■ What you are asked to do ■
Search the data below for "click"; list each line that holds it.

Stored data entries
=== Begin Enclosure ===

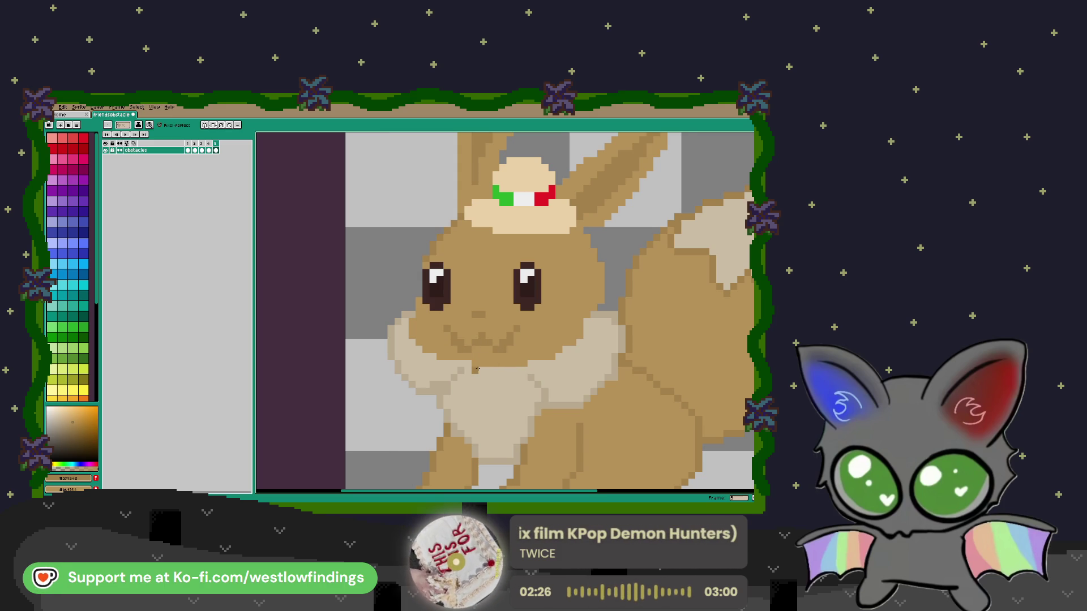
# Zoom to the hat and sample its beige as the drawing colour
pyautogui.scroll(-3, 477, 369)
pyautogui.scroll(4, 479, 361)
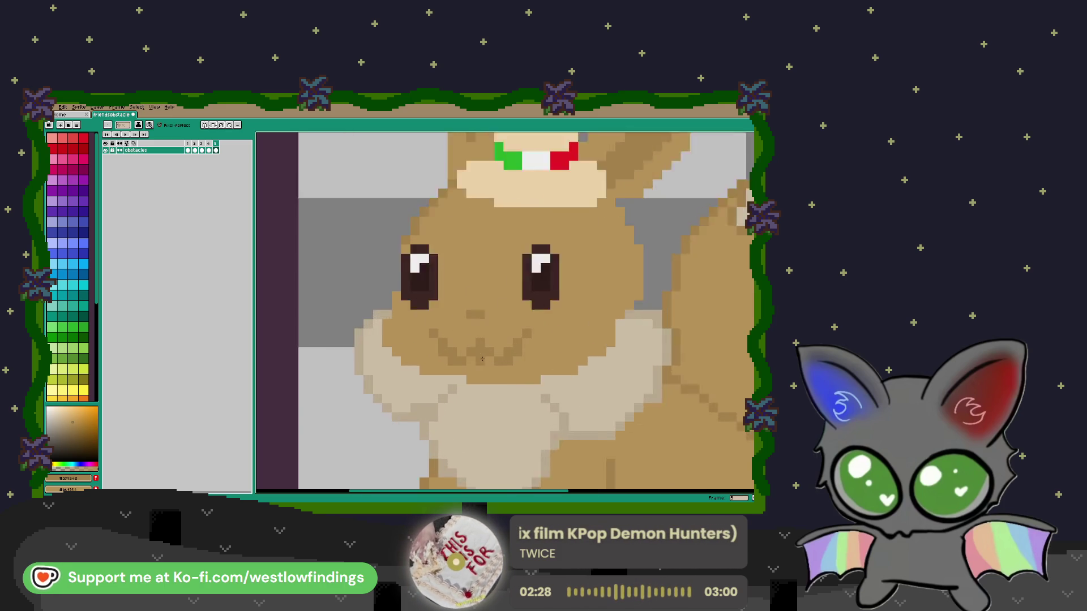
pyautogui.scroll(-4, 481, 330)
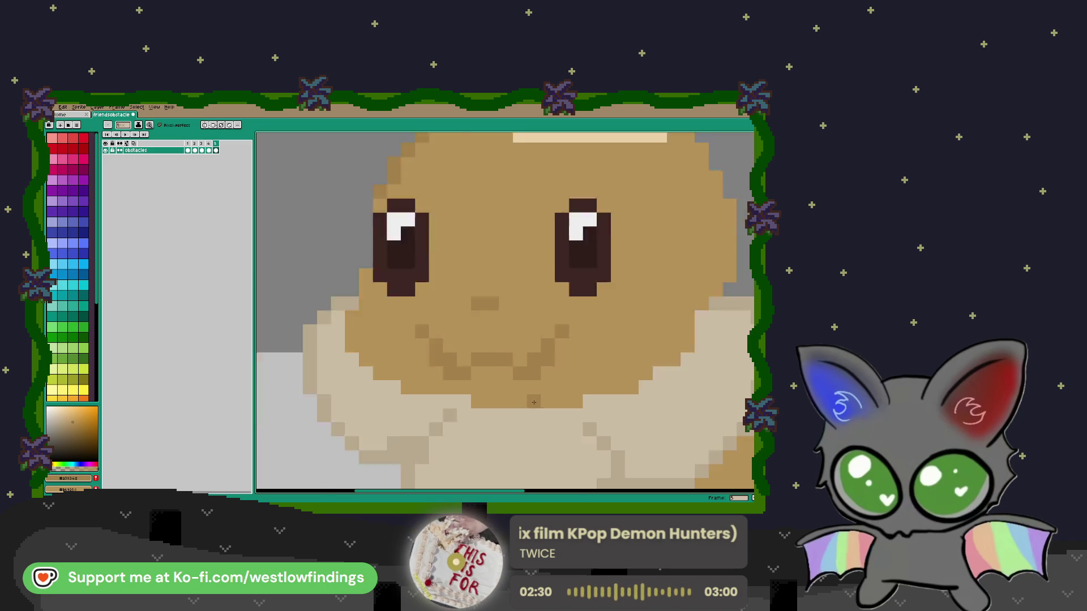
pyautogui.scroll(-3, 496, 379)
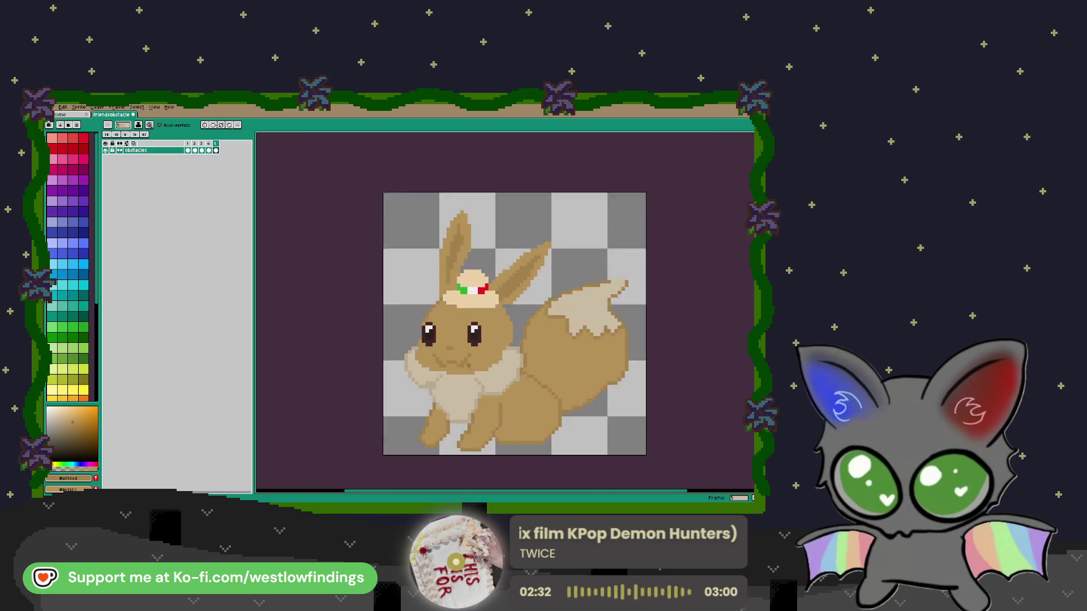
pyautogui.scroll(3, 443, 302)
pyautogui.scroll(3, 444, 302)
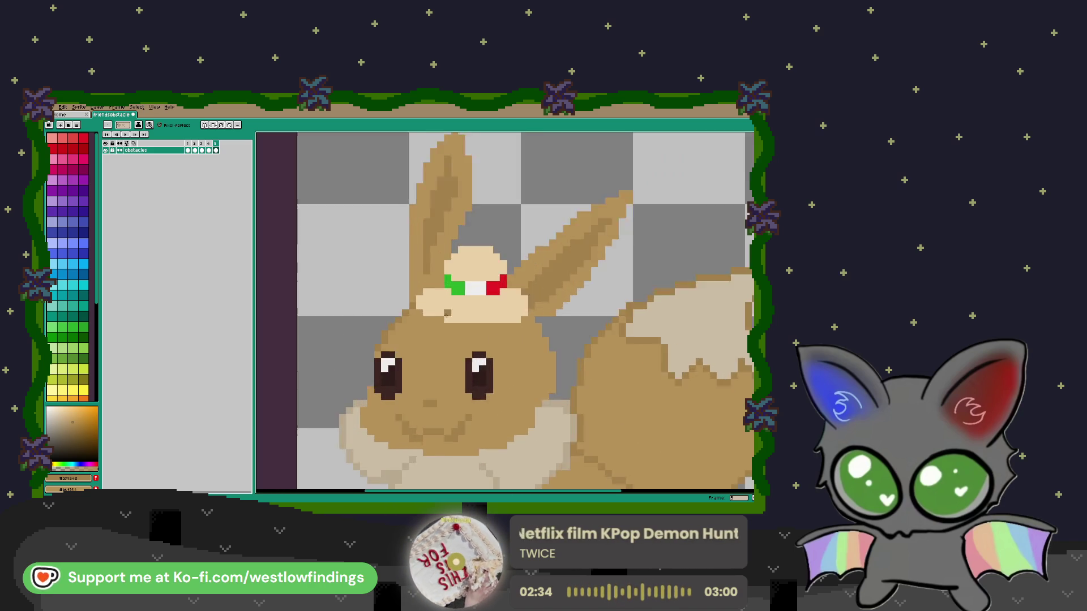
pyautogui.keyDown('alt'); pyautogui.click(461, 303); pyautogui.keyUp('alt')
pyautogui.click(422, 279)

=== End Enclosure ===

■ Task answer ■
pyautogui.keyDown('alt'); pyautogui.click(461, 303); pyautogui.keyUp('alt')
pyautogui.click(422, 279)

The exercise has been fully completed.